俺の住んでいるの地区は昔からサッカーが盛んだった。
なんでかって?
そんなもん知らん!
でもそのせいか野球をしていた俺は昔から肩身の狭い思いをしてきたのだ…
小学生が入るような野球グラブはとなり町にしかなく、はたまた練習試合をしようと思ったら県越えをしなくてはならない有り様。
親から何度、サッカーにしとけばいいのに…と恨み言を言われたことだろう…
それでも俺は野球が良かった。
それに、そんな肩身の狭い思いも小学生までだ!
中学なら部活がある!
クラブほどの金はかからない!…はず。
何より同じ野球部のメンバーと学校で野球トークができる!
これがどれだけ嬉しいかわかるまい…
…だというのに…
「あはは〜たまんないねぇ〜、新入部員入らないと廃部だなんてねぇ〜」
「笑い事じゃねぇ!」
俺は呑気な事を言う同じ野球部の薫(かおる)につい大声をあげてしまった!
「だって、事実だよ〜?」
「だからって連呼すんな!縁起でもねぇ!」
「そうはいってもさぁ〜…あの部活紹介じゃ人来ないんじゃないかな…?」
「うっ!」
「僕が新入生だったら正直嫌かなぁ〜…と思うけど、悠斗(はると)ならどうなの?」
薫の視線が凄く冷たい…
お、俺のせいだっていうのか…?!
…俺のせいか…
部活動紹介では、薫が体育館の後ろから全力で投球して、ステージ上にいる俺が構えるミットの中にジャストミートする予定だった。

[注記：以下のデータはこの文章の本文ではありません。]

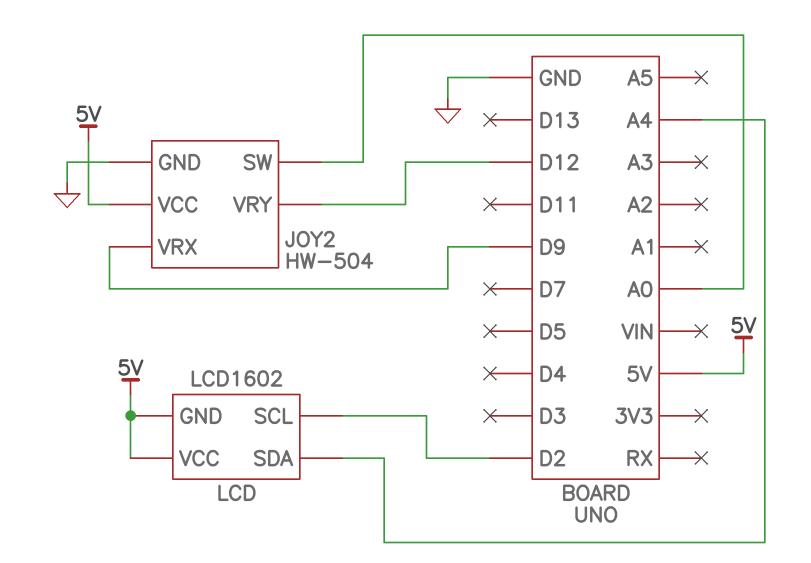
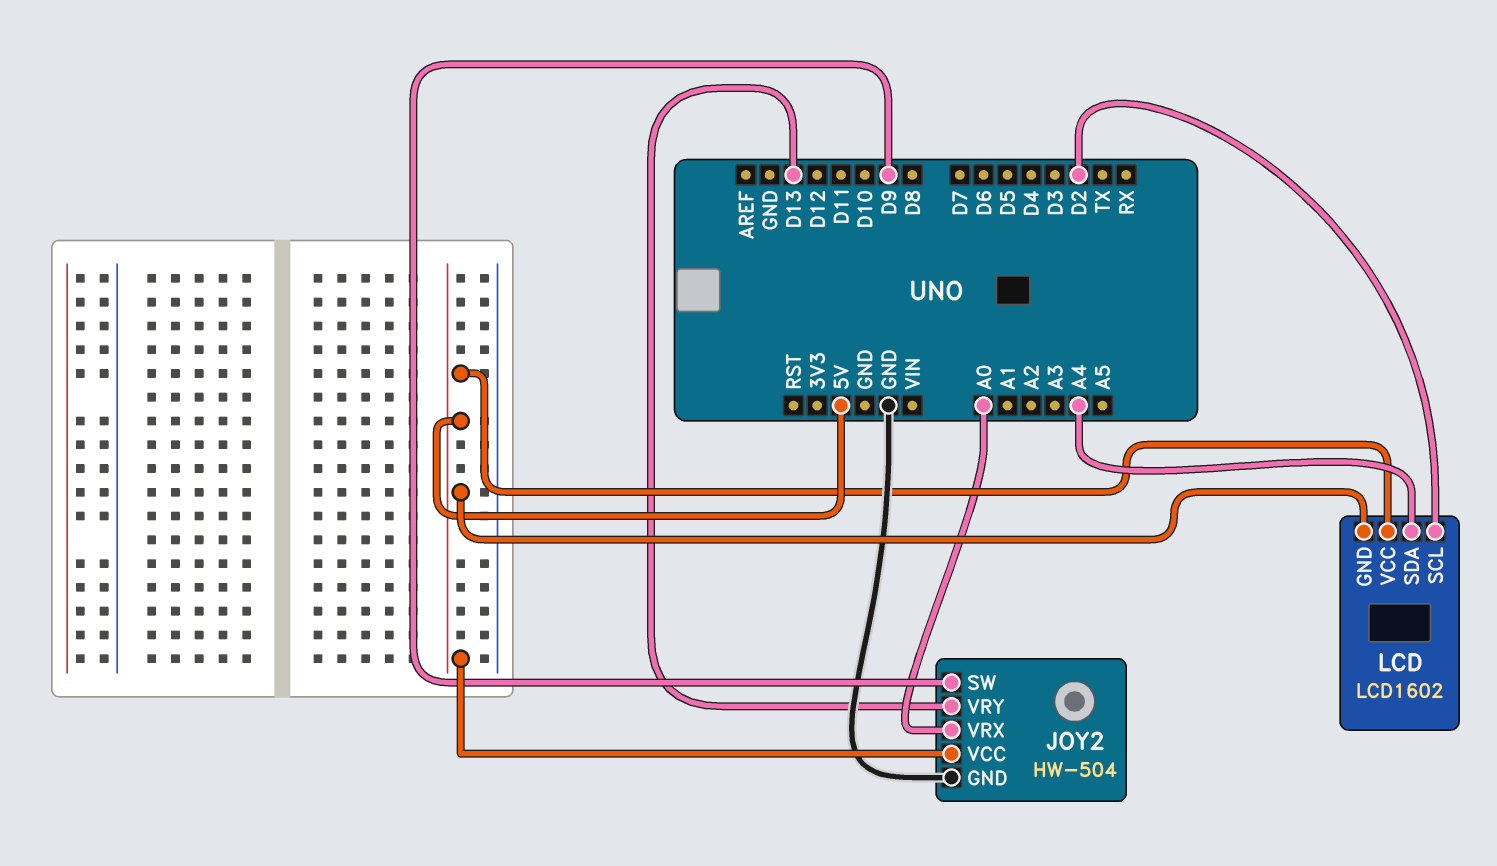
JOY2 pin SW: A0 -> D9
JOY2 pin VRX: D9 -> A0
JOY2 pin VRY: D12 -> D13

そして格好よく「新入部員募集中!」というはずだった…
だが、ミットを構えた俺はあろうことかよそ見をしてしまったんだ…
可愛いって表現が似合う一年生がきらきらした瞳でこっちを凝視していた。
でも、なんていうか…憧れのスターに会ったっていうか…羨望っぽいかんじ…の眼差しでさ…
よくわかんねぇけど…気になっちまってさ。
とまぁ、よそ見したあげくにその子をガン見してしまったわけで…
薫の速球は容赦なくそんな俺のみぞおちにヒット…
部活動紹介は昼休み直後…
…もうわかるだろ?
「おぅえぇぇぇぇ〜!」
リバースした消化しかけの俺の昼食に一時騒然となったわけだ…
「あれは正直…ないよね〜…ねぇ、ゲロキャプテン?」
「…うっせぇ…」
「あ〜ぁ、長い野球部の歴史も俺達で終わりかぁ〜」
「い、いざとなったら腹芸してでも集めてやるさ!」
「キングオブ逆効果じゃないかなぁ〜…見たくないしそんな汚いの」
「なっ!俺の腹は綺麗だぞ!」
「…せいぜい頑張りなよ」
心底冷たい目線を向ける薫。…なんだよ、そんな目で見るなよ!
俺だって悪いとは思ってんだからさぁ…
「…あ、あの!」
突然、雰囲気の悪い部室を声変わりを終えてない感じの高い声が割って入る。
振り向いた俺と薫の先には初々しい感じの一人の一年生がいた…
俺がステージからガン見していたあの子だった。
「…もしかして…」
淡い期待がよぎる。
「は、はい!1年A組、福永純太。よろしければこちらの野球部に入部させて頂けませんでしょうか!」
にっこりと微笑む少年。
それが俺と純太の出会いだった。